Prossiga a redação do acórdão do Supremo Tribunal de Justiça sobre o dano morte, reproduzido abaixo, a partir da última frase apresentada.

_Excerto do documento_
************
Acórdão do Supremo Tribunal de Justiça
Processo:
1/12.6TBTMR.C1.S1
Nº Convencional: 2ª SECÇÃO
Relator: BETTENCOURT DE FARIA
Descritores: RECURSO DE REVISTA
DIREITO À VIDA
DANOS NÃO PATRIMONIAIS
Data do Acordão: 09/12/2013
Votação: UNANIMIDADE
Texto Integral: S
Privacidade: 1
Meio Processual: REVISTA
Decisão: CONCEDIDA EM PARTE
Área Temática:
DIREITO CIVIL - DIREITO DAS OBRIGAÇÕES / FONTES DAS OBRIGAÇÕES / RESPONSABILIDADE CIVIL.
DIREITO PROCESSUAL CIVIL - PROCESSO DE DECLARAÇÃO / RECURSOS.
Legislação Nacional:
CÓDIGO DE PROCESSO CIVIL (CPC): - ARTIGO 721.º, N.º3.
Jurisprudência Nacional:
ACÓRDÃOS DO SUPREMO TRIBUNAL DE JUSTIÇA:
-DE 29.01.08, PROC. N.º 0TB4397, EM WWW.STJ.PT ;
-DE 09.02.12, PROC. N.º 1082/01-E1.S1, EM WWW.STJ.PT .
Sumário :
I O dano morte não se confunde com os danos não patrimoniais, sendo um valor a obter pela equidade e tendencialmente fixo, dado que o valor vida é sempre igual É adequado fixar o valor do dano morte em € 65.000,00.
Decisão Texto Integral:

Acordam no Supremo Tribunal de Justiça

I

AA e mulher BB moveram a presente acção ordinária contra CC SA, pedindo a condenação desta a pagar-lhes a quantia global de 230.068,99 €.
************
_Conteúdo dos dados_

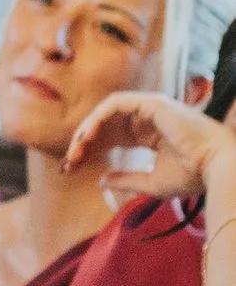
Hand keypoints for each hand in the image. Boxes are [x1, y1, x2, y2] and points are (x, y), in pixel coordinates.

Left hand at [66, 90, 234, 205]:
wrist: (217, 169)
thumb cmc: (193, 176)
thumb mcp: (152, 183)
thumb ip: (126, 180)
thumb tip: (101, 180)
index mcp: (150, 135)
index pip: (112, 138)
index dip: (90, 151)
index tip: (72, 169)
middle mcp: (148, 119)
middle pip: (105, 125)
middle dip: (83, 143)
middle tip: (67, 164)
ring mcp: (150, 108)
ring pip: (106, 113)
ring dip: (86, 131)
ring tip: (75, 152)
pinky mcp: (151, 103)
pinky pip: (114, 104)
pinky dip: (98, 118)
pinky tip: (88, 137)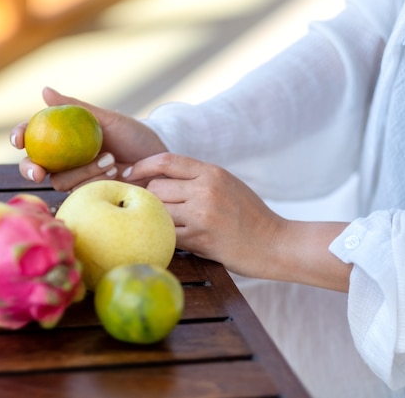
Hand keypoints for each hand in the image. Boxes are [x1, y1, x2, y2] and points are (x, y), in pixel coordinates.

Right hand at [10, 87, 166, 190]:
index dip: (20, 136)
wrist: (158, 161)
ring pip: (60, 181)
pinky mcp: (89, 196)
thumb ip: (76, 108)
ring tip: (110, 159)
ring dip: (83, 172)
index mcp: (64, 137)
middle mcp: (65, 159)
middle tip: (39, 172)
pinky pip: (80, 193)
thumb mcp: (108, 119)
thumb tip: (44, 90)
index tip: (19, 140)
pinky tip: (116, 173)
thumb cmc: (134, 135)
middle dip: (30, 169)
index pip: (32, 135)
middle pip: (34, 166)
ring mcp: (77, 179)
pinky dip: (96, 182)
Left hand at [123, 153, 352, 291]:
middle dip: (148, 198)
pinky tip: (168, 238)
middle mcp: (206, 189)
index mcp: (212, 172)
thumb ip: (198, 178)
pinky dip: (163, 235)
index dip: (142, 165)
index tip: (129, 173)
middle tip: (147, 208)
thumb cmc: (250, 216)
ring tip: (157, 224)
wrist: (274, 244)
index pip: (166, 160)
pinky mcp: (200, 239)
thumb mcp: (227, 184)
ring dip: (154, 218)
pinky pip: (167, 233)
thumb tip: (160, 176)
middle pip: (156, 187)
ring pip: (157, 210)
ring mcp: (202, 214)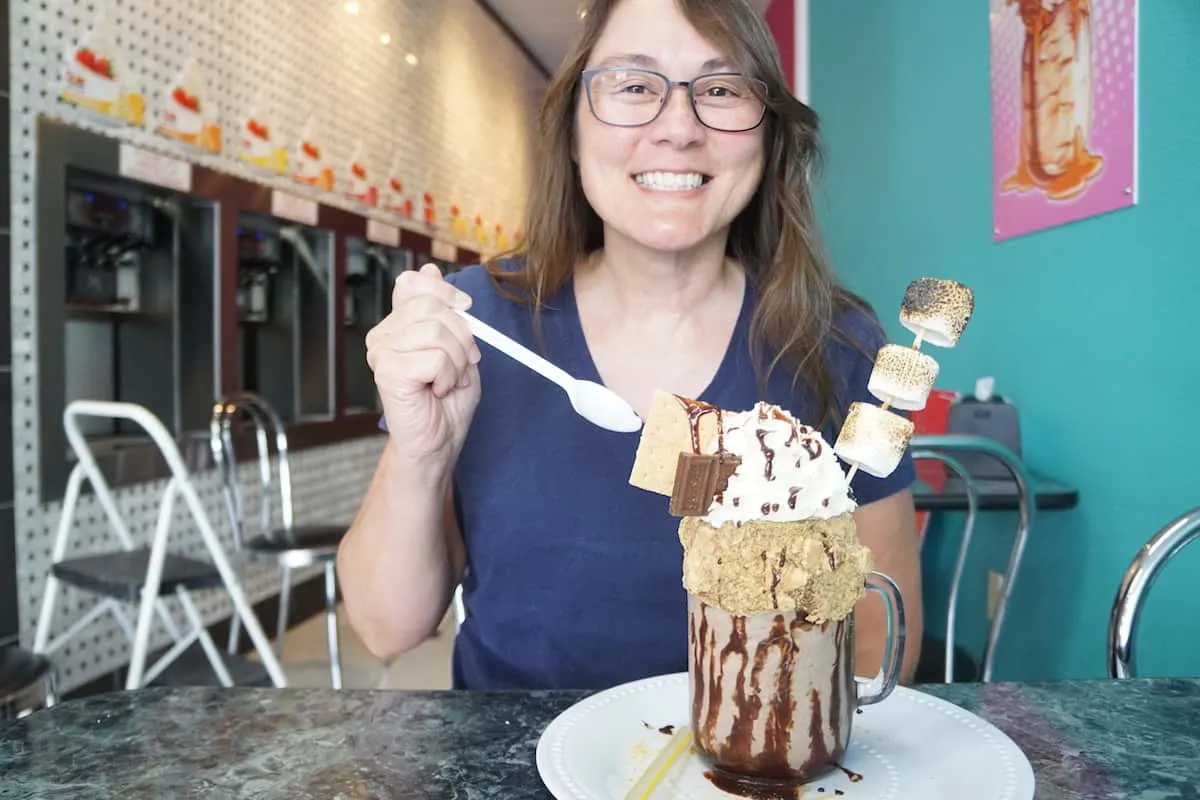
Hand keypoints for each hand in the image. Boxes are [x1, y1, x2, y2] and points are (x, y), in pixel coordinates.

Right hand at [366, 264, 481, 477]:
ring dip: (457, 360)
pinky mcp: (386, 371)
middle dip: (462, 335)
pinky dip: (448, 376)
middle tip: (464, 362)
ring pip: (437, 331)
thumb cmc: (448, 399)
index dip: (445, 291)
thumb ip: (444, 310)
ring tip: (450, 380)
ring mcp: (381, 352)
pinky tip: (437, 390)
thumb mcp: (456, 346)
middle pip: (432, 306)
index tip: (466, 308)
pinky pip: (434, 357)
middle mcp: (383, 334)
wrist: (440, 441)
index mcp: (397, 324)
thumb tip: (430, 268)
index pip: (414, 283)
************
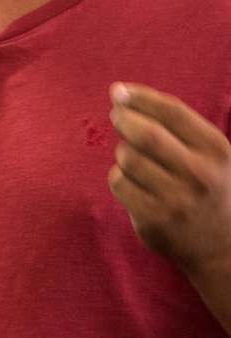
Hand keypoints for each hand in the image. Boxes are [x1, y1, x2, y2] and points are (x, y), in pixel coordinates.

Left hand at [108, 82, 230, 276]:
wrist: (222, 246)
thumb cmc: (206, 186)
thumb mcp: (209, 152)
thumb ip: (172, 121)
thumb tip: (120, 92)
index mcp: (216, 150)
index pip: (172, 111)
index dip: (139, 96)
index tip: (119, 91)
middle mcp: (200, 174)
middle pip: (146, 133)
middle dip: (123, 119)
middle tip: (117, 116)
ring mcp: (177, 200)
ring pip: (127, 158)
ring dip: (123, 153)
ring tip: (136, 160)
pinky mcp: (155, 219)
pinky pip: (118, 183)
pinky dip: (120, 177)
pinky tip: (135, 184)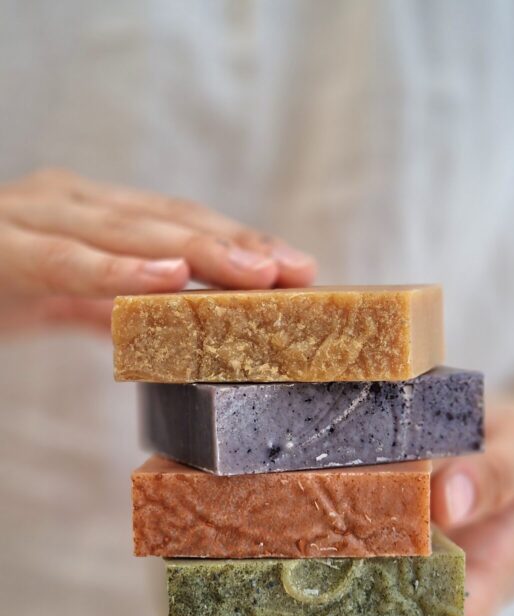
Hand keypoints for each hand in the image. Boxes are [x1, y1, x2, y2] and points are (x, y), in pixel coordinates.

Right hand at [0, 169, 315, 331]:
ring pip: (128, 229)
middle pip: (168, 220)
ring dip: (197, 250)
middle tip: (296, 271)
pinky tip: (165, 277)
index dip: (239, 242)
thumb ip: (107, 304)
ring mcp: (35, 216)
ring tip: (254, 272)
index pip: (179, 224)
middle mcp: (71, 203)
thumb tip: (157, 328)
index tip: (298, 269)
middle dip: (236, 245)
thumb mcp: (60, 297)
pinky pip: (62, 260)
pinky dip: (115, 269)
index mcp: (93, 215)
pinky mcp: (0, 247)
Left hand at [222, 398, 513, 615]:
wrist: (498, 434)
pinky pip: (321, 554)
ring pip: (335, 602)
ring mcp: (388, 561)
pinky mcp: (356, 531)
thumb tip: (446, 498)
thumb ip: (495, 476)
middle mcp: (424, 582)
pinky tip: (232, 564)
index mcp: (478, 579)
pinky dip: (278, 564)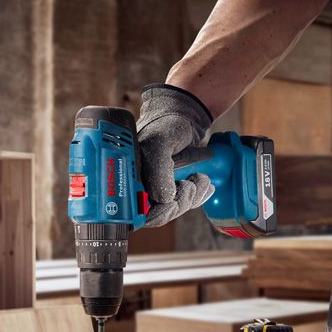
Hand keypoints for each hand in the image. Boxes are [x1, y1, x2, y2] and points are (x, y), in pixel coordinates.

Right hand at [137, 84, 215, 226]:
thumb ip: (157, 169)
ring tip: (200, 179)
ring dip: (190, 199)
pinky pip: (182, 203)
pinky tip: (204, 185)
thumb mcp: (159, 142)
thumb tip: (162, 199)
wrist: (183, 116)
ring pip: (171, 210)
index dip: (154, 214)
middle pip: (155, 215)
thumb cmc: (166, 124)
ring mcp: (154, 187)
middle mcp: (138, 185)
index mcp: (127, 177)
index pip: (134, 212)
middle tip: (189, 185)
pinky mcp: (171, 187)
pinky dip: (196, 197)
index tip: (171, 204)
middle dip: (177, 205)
************
_Resposta_
Para o que alegam:

          No dia 4 de Setembro de 2011 pelas 5H30 transitava no lugar de ..., desta comarca, na Rua ..., no sentido nascente/poente o auto ligeiro -BV, (de ora em diante identificado por BV) conduzido por DD, sendo pertença de EE. No BV fazia-se transportar FF, filho dos autores. O pavimento da Rua estava molhado. O BV rodava com velocidade superior ao limite legal no local (50 Km/hora) e inadequada por excesso às condições da via. Ao descrever uma curva para a sua direita, cerca do prédio nº … daquela rua, o DD perdeu o controlo do BV, que se despistou e entrou na metade esquerda da rua, considerando o seu sentido de marcha e foi embater com violência no muro e no portão do prédio nº ...

Em consequência desse embate, o FF sofreu traumatismo craneo- encefálico e ainda outras lesões que foram a causa da sua morte.

Pedem os danos não patrimoniais (perda do direito à vida de seu filho, o sofrimento de que este padeceu antes de falecer e os danos não patrimoniais por eles próprios sofridos em consequência da morte de seu filho) no valor do pedido.

Na sua contestação a ré aceita as circunstâncias do acidente, impugnando o demais, por desconhecer a factualidade em que os autores fundamentam os peticionados danos e considerar exagerado o respectivo valor.

O processo seguiu os seus trâmites e, feito o julgamento, foi proferida a seguinte sentença:

 “Assim e por todo o exposto julgo parcialmente procedente por provada a presente acção e em consequência condeno a ré CC SA a pagar aos autores a indemnização global de 160 068,99 € (cento e sessenta mil e sessenta e oito euros e noventa e nova cêntimos) a que acrescem juros sobre 68,99 € desde a citação (19.1.2012) à taxa legal e calculados até efectivo pagamento.

No demais absolvo a ré.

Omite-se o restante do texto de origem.